“The Sober Serenity of Faith,” by Rhoda E. McCulloch
January 6, 1947

In the statement outlining the editorial policy of Christianity and Crisis, printed in the issue of December 9, there is this sentence: “Such a faith will induce a kind of sober serenity which saves men from bitterness, despair and bewilderment.” As the days turn into the New Year, we can have no greater wish, for ourselves and for all men, than that we shall have this sober serenity.

The world of relationships can be fearfully destroyed by bitterness, despair and bewilderment long before the final blows from the instruments used to express these moods. To those who hold the Christian faith, both timeless in its essence and immediate in its imperatives, bitterness, despair and bewilderment are the very antithesis of the faith which we profess. Yet so common to all mankind are these experiences of frustration and hopelessness in these days of our testing that we can no longer attribute them only to those who follow some lesser leading; they find rootage in our own lives as Christians.

In uneasiness of mind, we find all sorts of reasons for the terrifying figures on the delinquency of youth, the high divorce rate. But attempts to press the family pattern back into the old lines is little more than patch work. Nor will it be enough to set up elaborate systems of personal counseling—as though the blind could lead the blind.

The distortions in the lives of individuals come from deep social maladjustments. Our own dismays and despairs as Christians derive from our bitter knowledge of this fact, our harried attempts to find some solution this side of the radical. We know, too, that it will not suffice to preach or teach the Christian philosophy of life. Those who do not hold this faith cannot be appeased by words about a life which is so faint-heartedly demonstrated.

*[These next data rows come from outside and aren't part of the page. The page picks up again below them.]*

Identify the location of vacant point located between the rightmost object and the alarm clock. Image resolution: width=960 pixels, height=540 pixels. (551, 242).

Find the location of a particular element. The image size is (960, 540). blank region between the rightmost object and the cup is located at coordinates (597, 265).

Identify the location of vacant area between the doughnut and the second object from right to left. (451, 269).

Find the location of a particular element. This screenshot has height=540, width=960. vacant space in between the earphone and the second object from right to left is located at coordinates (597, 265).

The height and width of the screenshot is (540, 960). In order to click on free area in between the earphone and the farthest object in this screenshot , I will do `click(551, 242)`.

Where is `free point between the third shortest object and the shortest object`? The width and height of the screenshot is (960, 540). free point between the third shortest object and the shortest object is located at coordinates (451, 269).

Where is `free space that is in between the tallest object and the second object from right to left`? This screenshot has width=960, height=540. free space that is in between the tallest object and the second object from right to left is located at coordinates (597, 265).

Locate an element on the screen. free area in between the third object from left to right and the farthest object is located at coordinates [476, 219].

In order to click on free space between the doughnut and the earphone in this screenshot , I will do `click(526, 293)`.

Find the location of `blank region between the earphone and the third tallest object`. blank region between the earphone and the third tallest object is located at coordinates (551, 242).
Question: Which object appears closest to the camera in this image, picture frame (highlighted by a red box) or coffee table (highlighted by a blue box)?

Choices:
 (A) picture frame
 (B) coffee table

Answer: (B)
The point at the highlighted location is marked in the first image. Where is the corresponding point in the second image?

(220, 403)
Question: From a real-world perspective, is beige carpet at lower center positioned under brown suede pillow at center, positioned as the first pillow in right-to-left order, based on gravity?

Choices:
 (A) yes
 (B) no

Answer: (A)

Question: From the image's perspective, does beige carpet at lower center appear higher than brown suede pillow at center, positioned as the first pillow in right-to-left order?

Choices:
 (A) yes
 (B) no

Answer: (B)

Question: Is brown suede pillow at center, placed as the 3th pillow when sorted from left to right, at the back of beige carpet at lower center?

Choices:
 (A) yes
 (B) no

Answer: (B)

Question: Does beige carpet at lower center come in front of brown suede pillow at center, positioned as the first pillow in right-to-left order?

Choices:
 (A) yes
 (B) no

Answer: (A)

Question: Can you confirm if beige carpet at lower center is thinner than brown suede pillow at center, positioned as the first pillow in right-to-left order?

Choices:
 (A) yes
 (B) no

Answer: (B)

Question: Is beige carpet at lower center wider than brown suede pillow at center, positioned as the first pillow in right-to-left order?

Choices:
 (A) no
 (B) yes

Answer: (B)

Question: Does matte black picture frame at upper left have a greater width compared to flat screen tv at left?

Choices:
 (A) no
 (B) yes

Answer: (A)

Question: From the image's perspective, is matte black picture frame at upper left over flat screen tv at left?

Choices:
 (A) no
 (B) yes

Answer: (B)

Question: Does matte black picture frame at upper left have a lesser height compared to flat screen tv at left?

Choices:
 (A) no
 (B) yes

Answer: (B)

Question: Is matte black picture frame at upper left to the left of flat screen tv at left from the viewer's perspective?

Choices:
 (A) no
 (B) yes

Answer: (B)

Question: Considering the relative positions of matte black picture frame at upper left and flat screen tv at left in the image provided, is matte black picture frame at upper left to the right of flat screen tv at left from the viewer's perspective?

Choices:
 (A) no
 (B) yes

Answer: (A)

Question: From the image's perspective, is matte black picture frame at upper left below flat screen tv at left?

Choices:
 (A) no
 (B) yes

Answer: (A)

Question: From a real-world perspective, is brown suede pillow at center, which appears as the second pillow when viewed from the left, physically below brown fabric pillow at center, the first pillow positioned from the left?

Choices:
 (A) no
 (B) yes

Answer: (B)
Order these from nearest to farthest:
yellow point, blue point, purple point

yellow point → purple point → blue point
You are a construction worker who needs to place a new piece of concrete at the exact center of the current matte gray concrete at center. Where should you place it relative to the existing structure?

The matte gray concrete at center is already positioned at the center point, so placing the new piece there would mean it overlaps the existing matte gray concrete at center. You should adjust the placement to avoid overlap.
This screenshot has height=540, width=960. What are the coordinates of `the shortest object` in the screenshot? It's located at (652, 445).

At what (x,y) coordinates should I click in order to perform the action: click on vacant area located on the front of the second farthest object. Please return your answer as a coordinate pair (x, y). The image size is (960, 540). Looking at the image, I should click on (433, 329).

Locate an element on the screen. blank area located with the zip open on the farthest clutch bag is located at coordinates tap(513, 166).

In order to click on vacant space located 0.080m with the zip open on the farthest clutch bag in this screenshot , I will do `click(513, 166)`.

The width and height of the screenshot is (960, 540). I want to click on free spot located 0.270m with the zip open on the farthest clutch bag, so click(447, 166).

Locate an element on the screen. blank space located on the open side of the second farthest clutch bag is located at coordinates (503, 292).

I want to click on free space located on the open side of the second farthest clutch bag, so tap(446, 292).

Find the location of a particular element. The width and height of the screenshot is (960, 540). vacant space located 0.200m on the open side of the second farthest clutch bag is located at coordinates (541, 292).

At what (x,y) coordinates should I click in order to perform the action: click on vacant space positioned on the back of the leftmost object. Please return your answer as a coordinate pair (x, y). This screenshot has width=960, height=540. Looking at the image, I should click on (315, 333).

This nation may already be living through an act in a great tragedy, unaware that it is a tragic people. We have power, and do not know how to use it. We do not know how to use this power because we cannot make a picture of the kind of world that we want to live in. Without imagination, the people perish. We are living in tragedy because we cannot house in our imagination all that we know, in detail, about the sufferings of hundreds of thousands, millions of people around the world. In poverty of imagination we think of piecemeal solutions to problems calling for world-wide adjustments of our economic and social structures. The great American tragedy is not that we turn away from these solutions in selfish isolationism, but that we have not yet imagined what they could be.

How many of us have lived through discussions of interracial relationships in which some more daring member of the minority group has tried to say what racial discrimination means to a person caught in its toils. For a moment we saw it plain, but only for a moment, not long enough to imagine what it would mean to that person if he were to be released from a system in the power of the majority to revoke.

As we enter this new year, eager to live it fully, to be aware of the astounding novelty of a world struggling to be one, and to play our part in this struggle, we pray for sober serenity. If it is to be the sober serenity of the Christian, we shall not find it in the closed garden of quietism. If the play is to be a tragedy, let us at least savor the essence of it. And it will be a tragedy, for as individuals and as a nation we shall fall short of our high calling.

There are as many definings of this sober serenity of the Christian as the number of those who seek to define it. We can only say to each other what is for us the most life-filled road to true serenity of spirit.

What would happen to us as individuals, and to those corporate expressions of human life and activity to which we belong, if we really believed that the redemptive processes of God were actually going on—now and continuously through all eternity? And, believing this, we would have to go on to believe that each one of God’s creatures was an indispensable part in this redemptive process, that God had not chosen a selected few, but that his purposes must flow through the lives of all people. Then all the people must be released from those bondages which now make it impossible for them to be free channels of the redemptive processes of God.

It would be hard to hold this belief and to live up to it, but it may be that only through some such holy act of imagination can we, in all humility, hope to possess the sober serenity called for in these days.


Rhoda E. McCulloch (1884 – 1978) wrote on education, religion, social progress, working women, marriage, and the women’s movement in Christianity and Crisis, The Association Monthly, and The Woman’s Press. She wrote The War and the Woman Point of View and was the editor-in-chief of The Woman’s Press, a publication of the Young Women’s Christian Association.